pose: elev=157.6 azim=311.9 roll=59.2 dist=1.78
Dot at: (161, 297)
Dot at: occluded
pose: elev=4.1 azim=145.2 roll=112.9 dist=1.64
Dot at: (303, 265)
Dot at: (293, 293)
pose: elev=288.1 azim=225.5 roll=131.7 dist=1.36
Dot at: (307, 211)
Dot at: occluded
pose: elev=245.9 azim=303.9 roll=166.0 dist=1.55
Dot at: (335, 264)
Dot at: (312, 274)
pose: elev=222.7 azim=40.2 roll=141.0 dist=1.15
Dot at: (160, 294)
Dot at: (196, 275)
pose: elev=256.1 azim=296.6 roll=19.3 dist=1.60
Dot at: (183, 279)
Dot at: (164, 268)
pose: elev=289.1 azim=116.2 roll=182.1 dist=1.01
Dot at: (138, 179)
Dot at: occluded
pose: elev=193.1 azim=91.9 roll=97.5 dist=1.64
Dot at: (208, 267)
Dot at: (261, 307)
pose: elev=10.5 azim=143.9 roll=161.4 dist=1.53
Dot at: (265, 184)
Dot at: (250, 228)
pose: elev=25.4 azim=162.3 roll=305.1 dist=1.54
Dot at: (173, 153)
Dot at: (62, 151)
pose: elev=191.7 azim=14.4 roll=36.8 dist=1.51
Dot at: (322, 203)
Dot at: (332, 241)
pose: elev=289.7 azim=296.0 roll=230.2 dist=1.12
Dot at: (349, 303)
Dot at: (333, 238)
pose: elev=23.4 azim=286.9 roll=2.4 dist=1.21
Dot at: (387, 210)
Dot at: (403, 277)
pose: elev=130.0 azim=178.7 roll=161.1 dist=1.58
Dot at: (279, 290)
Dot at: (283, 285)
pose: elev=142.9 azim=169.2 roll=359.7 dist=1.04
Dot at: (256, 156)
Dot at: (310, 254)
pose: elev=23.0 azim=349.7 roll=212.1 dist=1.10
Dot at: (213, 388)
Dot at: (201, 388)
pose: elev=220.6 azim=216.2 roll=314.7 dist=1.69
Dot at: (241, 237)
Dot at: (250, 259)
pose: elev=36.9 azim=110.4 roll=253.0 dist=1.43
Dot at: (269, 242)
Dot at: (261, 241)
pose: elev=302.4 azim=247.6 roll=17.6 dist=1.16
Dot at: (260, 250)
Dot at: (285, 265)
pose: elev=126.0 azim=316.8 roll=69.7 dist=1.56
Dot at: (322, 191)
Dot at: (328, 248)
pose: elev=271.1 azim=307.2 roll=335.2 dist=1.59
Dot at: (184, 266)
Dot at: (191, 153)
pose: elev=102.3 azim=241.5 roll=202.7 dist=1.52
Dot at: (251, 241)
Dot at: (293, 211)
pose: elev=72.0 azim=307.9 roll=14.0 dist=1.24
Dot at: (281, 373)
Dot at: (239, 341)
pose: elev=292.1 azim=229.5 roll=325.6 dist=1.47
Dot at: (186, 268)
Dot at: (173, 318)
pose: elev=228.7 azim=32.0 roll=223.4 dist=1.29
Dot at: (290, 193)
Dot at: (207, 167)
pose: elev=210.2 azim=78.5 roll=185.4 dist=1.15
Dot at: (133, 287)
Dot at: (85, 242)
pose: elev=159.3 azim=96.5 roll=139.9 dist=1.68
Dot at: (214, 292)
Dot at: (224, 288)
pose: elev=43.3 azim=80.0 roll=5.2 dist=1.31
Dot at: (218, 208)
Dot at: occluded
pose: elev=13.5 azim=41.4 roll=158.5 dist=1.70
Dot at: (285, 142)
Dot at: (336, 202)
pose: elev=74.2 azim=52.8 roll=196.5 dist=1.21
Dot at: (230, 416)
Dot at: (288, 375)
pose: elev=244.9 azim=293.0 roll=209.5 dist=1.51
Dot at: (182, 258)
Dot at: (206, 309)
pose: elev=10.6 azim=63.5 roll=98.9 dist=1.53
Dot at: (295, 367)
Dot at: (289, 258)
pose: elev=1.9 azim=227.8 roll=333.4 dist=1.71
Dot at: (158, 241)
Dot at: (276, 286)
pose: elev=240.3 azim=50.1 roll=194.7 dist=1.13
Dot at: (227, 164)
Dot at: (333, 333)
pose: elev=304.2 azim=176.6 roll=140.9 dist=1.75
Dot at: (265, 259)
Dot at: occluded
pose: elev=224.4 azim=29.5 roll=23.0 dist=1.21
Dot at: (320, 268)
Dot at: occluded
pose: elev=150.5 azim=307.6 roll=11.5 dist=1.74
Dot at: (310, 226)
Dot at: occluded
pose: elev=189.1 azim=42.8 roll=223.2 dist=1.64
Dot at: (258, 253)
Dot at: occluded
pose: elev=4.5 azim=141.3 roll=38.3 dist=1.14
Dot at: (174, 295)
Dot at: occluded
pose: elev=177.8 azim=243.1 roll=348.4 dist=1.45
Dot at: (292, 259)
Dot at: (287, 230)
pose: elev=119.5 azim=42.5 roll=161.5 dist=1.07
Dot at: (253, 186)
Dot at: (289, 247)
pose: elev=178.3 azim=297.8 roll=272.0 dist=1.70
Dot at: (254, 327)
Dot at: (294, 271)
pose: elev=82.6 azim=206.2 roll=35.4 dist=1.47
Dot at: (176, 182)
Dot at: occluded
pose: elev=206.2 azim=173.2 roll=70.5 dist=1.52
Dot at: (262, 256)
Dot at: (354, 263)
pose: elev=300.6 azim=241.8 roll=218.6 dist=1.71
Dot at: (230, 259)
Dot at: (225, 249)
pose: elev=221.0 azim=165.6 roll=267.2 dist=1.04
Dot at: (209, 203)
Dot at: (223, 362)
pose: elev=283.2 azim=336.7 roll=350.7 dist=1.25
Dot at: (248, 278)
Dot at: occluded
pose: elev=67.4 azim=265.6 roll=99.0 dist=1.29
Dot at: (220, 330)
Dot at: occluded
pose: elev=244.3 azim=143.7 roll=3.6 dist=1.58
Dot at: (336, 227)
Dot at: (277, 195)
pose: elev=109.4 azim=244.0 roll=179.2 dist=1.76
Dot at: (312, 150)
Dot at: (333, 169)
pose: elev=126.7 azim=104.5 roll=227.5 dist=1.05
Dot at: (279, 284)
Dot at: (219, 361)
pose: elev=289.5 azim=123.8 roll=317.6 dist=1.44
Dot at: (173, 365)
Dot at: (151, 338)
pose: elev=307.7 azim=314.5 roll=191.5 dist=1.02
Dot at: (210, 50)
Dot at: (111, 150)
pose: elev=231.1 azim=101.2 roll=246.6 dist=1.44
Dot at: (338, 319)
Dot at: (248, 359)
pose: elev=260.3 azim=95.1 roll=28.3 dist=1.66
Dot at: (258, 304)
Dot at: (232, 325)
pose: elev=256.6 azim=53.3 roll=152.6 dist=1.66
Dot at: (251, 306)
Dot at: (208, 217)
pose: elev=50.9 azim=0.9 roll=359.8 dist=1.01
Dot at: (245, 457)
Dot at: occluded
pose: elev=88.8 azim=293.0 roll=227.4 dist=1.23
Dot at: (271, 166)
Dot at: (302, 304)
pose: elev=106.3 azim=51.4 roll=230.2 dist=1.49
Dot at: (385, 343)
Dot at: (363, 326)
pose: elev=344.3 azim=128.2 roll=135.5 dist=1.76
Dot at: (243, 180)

▶ [What to work on]
Reproduce the lines of the records above, starting at the line containing "pose: elev=177.8 azim=243.1" and ending at the line containing "Dot at: (354, 263)", with both of those lines included.

▶ [Final result]
pose: elev=177.8 azim=243.1 roll=348.4 dist=1.45
Dot at: (292, 259)
Dot at: (287, 230)
pose: elev=119.5 azim=42.5 roll=161.5 dist=1.07
Dot at: (253, 186)
Dot at: (289, 247)
pose: elev=178.3 azim=297.8 roll=272.0 dist=1.70
Dot at: (254, 327)
Dot at: (294, 271)
pose: elev=82.6 azim=206.2 roll=35.4 dist=1.47
Dot at: (176, 182)
Dot at: occluded
pose: elev=206.2 azim=173.2 roll=70.5 dist=1.52
Dot at: (262, 256)
Dot at: (354, 263)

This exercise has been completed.